Poltronova a dans ses archives des collaborations avec certains des designers qui ont révolutionné la discipline dans les années soixante et soixante-dix, un héritage qui relie Nuriev à des noms historiques comme Archizoom ou Ettore Sottsass. Mais il ne travaille pas avec, disons, des références immédiates : « Si je me tourne vers ce qui s'est passé auparavant, je pense plutôt aux premiers cas de recyclage, comme lorsqu'au premier siècle on construisait des églises avec les restes d'autres édifices. Ou je pense à Brunelleschi », dit-il. Il se définit comme un artiste : « Pour moi, la première chose n’est pas forcément de penser à la fonction, même si j’ai une formation d’architecte. » Il ne veut pas non plus rien savoir des catégories. « Et j’aimerais aussi que les jeunes en tiennent compte », soupire-t-il.

En 2017, Il a dit de Harry Nuriev qu’il était « le designer de la génération Instagram ». grâce à son utilisation originale du rose, aux arcs postmodernes ou à la force des angles métalliques dans un style seventies. Il hausse les épaules : « J’étais concentré sur le fait de passer d’un projet à l’autre, en essayant de me mettre au défi, ainsi que mes clients et mon équipe. » Rapide et doté d'une imagination fertile, presque tout ce que fait Nuriev est ensuite imité, en partie précisément, grâce à Instagram. L’émergence des réseaux sociaux a-t-elle modifié votre travail ? « Je n’ai rien de comparable car lorsque Crosby Studios est né, en 2013, nous étions déjà à l’ère d’Instagram. Vous ne pouviez pas vous en empêcher. Et si Instagram pouvait aider ? Eh bien, je suppose que oui, je ne sais pas. »

En tout cas, soutient-il, nous sommes en retard avec les critiques : « Même le Met Gala est déjà fait pour Instagram. Je ne pense même pas qu'ils continuent à faire des vidéos horizontales, tout est conçu pour… », dit-il. Il y a quelque chose de tout à fait contemporain dans son naturel lorsqu'il s'agit d'assumer l'immédiateté et, en même temps, de la rejeter : « Je pense que la lenteur est la nouvelle vitesse. Et l'ancien est le nouveau… le nouveau. Je ne suis pas vraiment intéressé par les nouveautés. Nous vivons dans un monde si raffiné que tout semble être une scène. Et les ruines ? « Et ton livre préféré, vieux et plein de taches ? » demande-t-il.

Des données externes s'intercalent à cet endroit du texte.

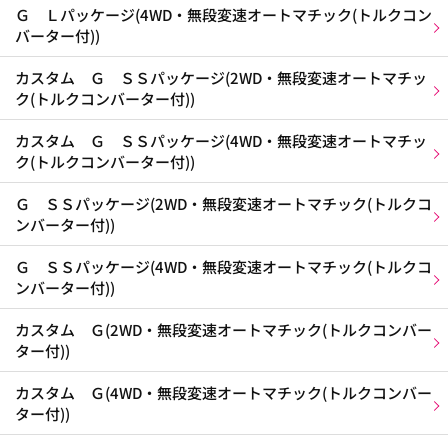
Ｇ Ｌパッケージ(4WD・無段変速オートマチック(トルクコン
バーター付))
カスタム Ｇ ＳＳパッケージ(2WD・無段変速オートマチッ
ク(トルクコンバーター付))
カスタム Ｇ ＳＳパッケージ(4WD・無段変速オートマチッ
ク(トルクコンバーター付))
Ｇ ＳＳパッケージ(2WD・無段変速オートマチック(トルクコ
ンバーター付))
Ｇ ＳＳパッケージ(4WD・無段変速オートマチック(トルクコ
ンバーター付))
カスタム Ｇ(2WD・無段変速オートマチック(トルクコンバー
ター付))
カスタム Ｇ(4WD・無段変速オートマチック(トルクコンバー
ター付))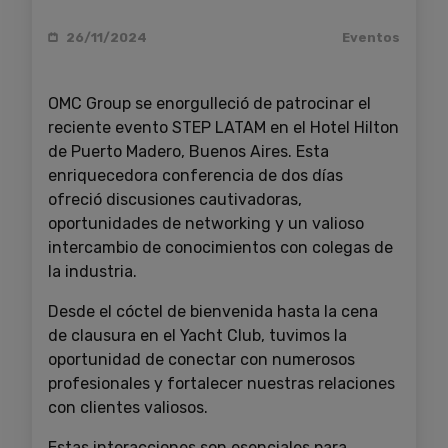
26/11/2024
Eventos
OMC Group se enorgulleció de patrocinar el
reciente evento STEP LATAM en el Hotel Hilton
de Puerto Madero, Buenos Aires. Esta
enriquecedora conferencia de dos días
ofreció discusiones cautivadoras,
oportunidades de networking y un valioso
intercambio de conocimientos con colegas de
la industria.
Desde el cóctel de bienvenida hasta la cena
de clausura en el Yacht Club, tuvimos la
oportunidad de conectar con numerosos
profesionales y fortalecer nuestras relaciones
con clientes valiosos.
Estas interacciones son esenciales para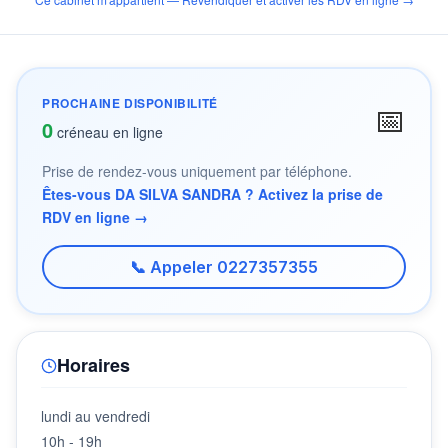
PROCHAINE DISPONIBILITÉ
📅
0
créneau en ligne
Prise de rendez-vous uniquement par téléphone.
Êtes-vous DA SILVA SANDRA ? Activez la prise de
RDV en ligne →
📞 Appeler 0227357355
Horaires
lundi au vendredi
10h - 19h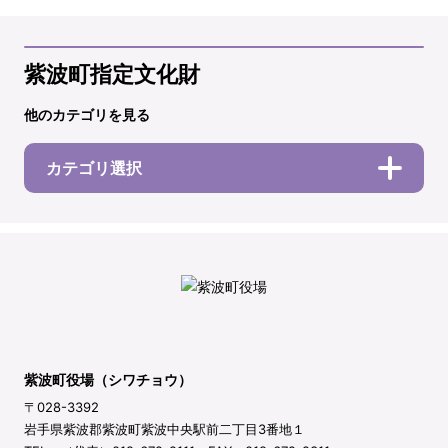
紫波町指定文化財
他のカテゴリを見る
カテゴリ選択
紫波町役場（シワチョウ）
〒028-3392
岩手県紫波郡紫波町紫波中央駅前二丁目3番地１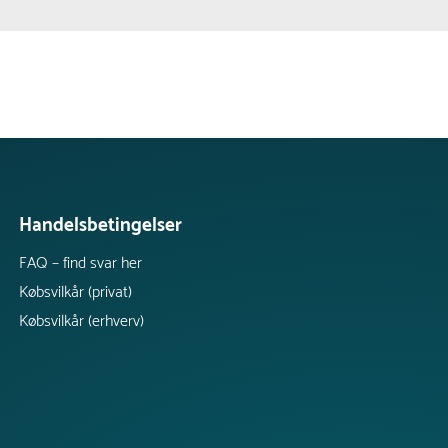
Handelsbetingelser
FAQ – find svar her
Købsvilkår (privat)
Købsvilkår (erhverv)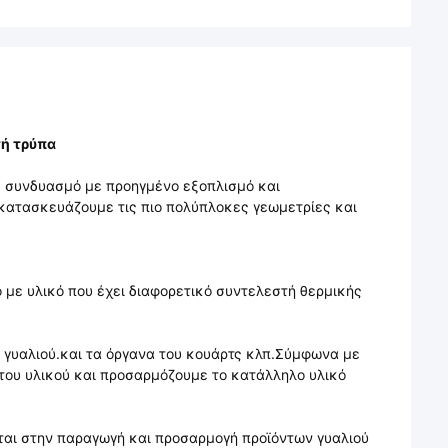
ή τρύπα
ε συνδυασμό με προηγμένο εξοπλισμό και
κατασκευάζουμε τις πιο πολύπλοκες γεωμετρίες και
 με υλικό που έχει διαφορετικό συντελεστή θερμικής
 γυαλιού.και τα όργανα του κουάρτς κλπ.Σύμφωνα με
του υλικού και προσαρμόζουμε το κατάλληλο υλικό
ται στην παραγωγή και προσαρμογή προϊόντων γυαλιού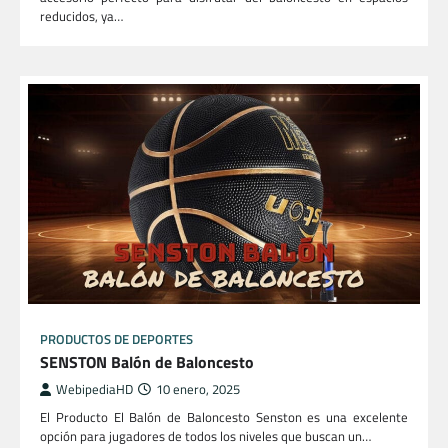
reducidos, ya…
PRODUCTOS DE DEPORTES
SENSTON Balón de Baloncesto
WebipediaHD
10 enero, 2025
El Producto El Balón de Baloncesto Senston es una excelente
opción para jugadores de todos los niveles que buscan un…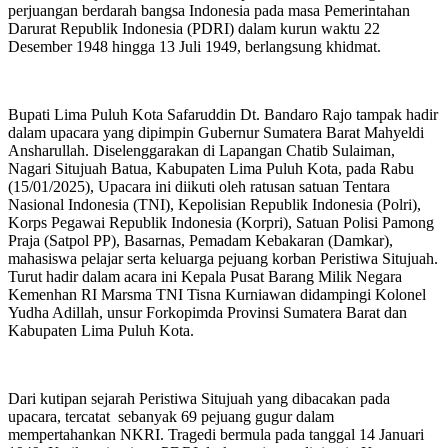
perjuangan berdarah bangsa Indonesia pada masa Pemerintahan
Darurat Republik Indonesia (PDRI) dalam kurun waktu 22
Desember 1948 hingga 13 Juli 1949, berlangsung khidmat.
Bupati Lima Puluh Kota Safaruddin Dt. Bandaro Rajo tampak hadir
dalam upacara yang dipimpin Gubernur Sumatera Barat Mahyeldi
Ansharullah. Diselenggarakan di Lapangan Chatib Sulaiman,
Nagari Situjuah Batua, Kabupaten Lima Puluh Kota, pada Rabu
(15/01/2025), Upacara ini diikuti oleh ratusan satuan Tentara
Nasional Indonesia (TNI), Kepolisian Republik Indonesia (Polri),
Korps Pegawai Republik Indonesia (Korpri), Satuan Polisi Pamong
Praja (Satpol PP), Basarnas, Pemadam Kebakaran (Damkar),
mahasiswa pelajar serta keluarga pejuang korban Peristiwa Situjuah.
Turut hadir dalam acara ini Kepala Pusat Barang Milik Negara
Kemenhan RI Marsma TNI Tisna Kurniawan didampingi Kolonel
Yudha Adillah, unsur Forkopimda Provinsi Sumatera Barat dan
Kabupaten Lima Puluh Kota.
Dari kutipan sejarah Peristiwa Situjuah yang dibacakan pada
upacara, tercatat sebanyak 69 pejuang gugur dalam
mempertahankan NKRI. Tragedi bermula pada tanggal 14 Januari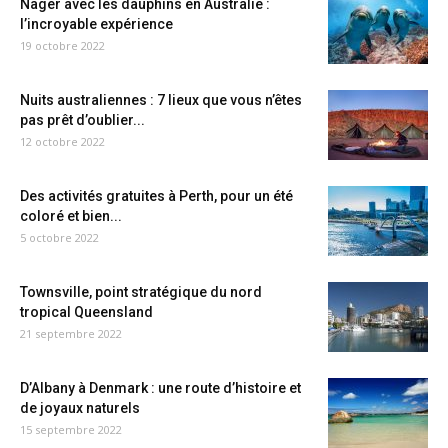
Nager avec les dauphins en Australie :
l’incroyable expérience
19 octobre 2022
Nuits australiennes : 7 lieux que vous n’êtes
pas prêt d’oublier...
12 octobre 2022
Des activités gratuites à Perth, pour un été
coloré et bien...
5 octobre 2022
Townsville, point stratégique du nord
tropical Queensland
21 septembre 2022
D’Albany à Denmark : une route d’histoire et
de joyaux naturels
15 septembre 2022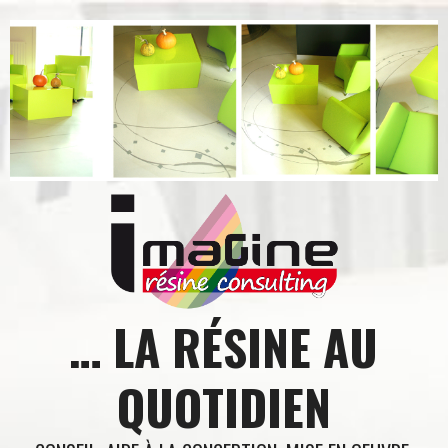
Aller
au
contenu
… LA RÉSINE AU
QUOTIDIEN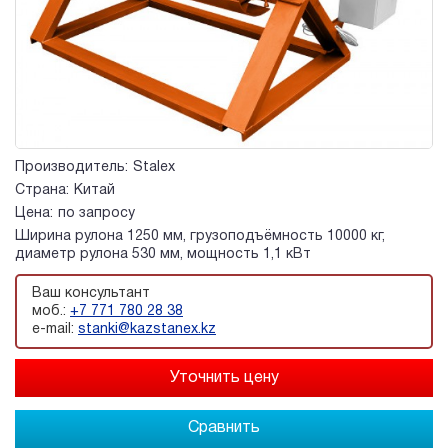
Производитель:
Stalex
Страна:
Китай
Цена:
по запросу
Ширина рулона 1250 мм, грузоподъёмность 10000 кг,
диаметр рулона 530 мм, мощность 1,1 кВт
Ваш консультант
моб.:
+7 771 780 28 38
e-mail:
stanki@kazstanex.kz
Сравнить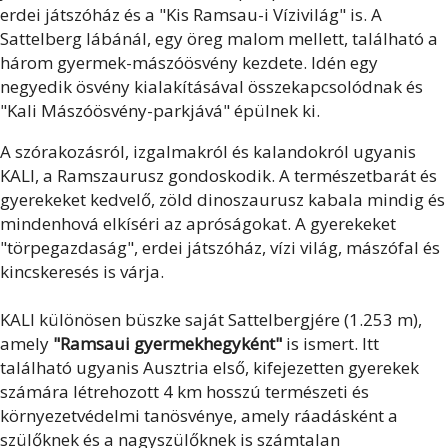
erdei játszóház és a "Kis Ramsau-i Vízivilág" is. A
Sattelberg lábánál, egy öreg malom mellett, található a
három gyermek-mászóösvény kezdete. Idén egy
negyedik ösvény kialakításával összekapcsolódnak és
"Kali Mászóösvény-parkjává" épülnek ki.
A szórakozásról, izgalmakról és kalandokról ugyanis
KALI, a Ramszaurusz gondoskodik. A természetbarát és
gyerekeket kedvelő, zöld dinoszaurusz kabala mindig és
mindenhová elkíséri az apróságokat. A gyerekeket
"törpegazdaság", erdei játszóház, vízi világ, mászófal és
kincskeresés is várja.
KALI különösen büszke saját Sattelbergjére (1.253 m),
amely
"Ramsaui gyermekhegyként"
is ismert. Itt
található ugyanis Ausztria első, kifejezetten gyerekek
számára létrehozott 4 km hosszú természeti és
környezetvédelmi tanösvénye, amely ráadásként a
szülőknek és a nagyszülőknek is számtalan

Son appartement en est le meilleur exemple : d'où la moisissure et les éclats sur les murs, qui sont en réalité un trompe-l'œil : « La dernière chose que vous voulez voir sur vos murs, c'est de la moisissure, n'est-ce pas ? Eh bien, c'est exactement ce que je veux », rit Nuriev. « Ironiquement, ce papier peint est l’une des choses les plus réussies de l’appartement. Ce qui confirme ma théorie selon laquelle nous avons trop de restrictions et que nous devrions apprendre à sortir un peu des sentiers battus.» À sa manière, Nuriev questionne le culte des objets. Plus que la solidité et la perfection, Nuriev s'intéresse au nomadisme et à l'impermanence : « Le tissu qui recouvre les canapés est un tissu comme celui que nous utilisons dans mon métier pour emballer les meubles lors de nos déménagements. Parfois j’utilise juste celui-là et parfois j’en utilise un autre, mais c’est l’inspiration pour bouger.

Nuriev dit que Paris l'a changé. Cela lui a permis de découvrir des aspects de sa personnalité qu'il ne connaissait pas, et dont certains n'étaient pas vraiment agréables : « Je n'ai plus aucune excuse pour ne pas être un artiste radical », dit-il. « Mais je ne veux pas être présomptueux. Mon travail est basé sur la beauté, l’instinct, le fait d’aider les autres à ne pas avoir peur de leurs idées et à ne pas attendre le meilleur moment pour les exécuter. Cette dernière est une leçon de vie comme peu d’autres.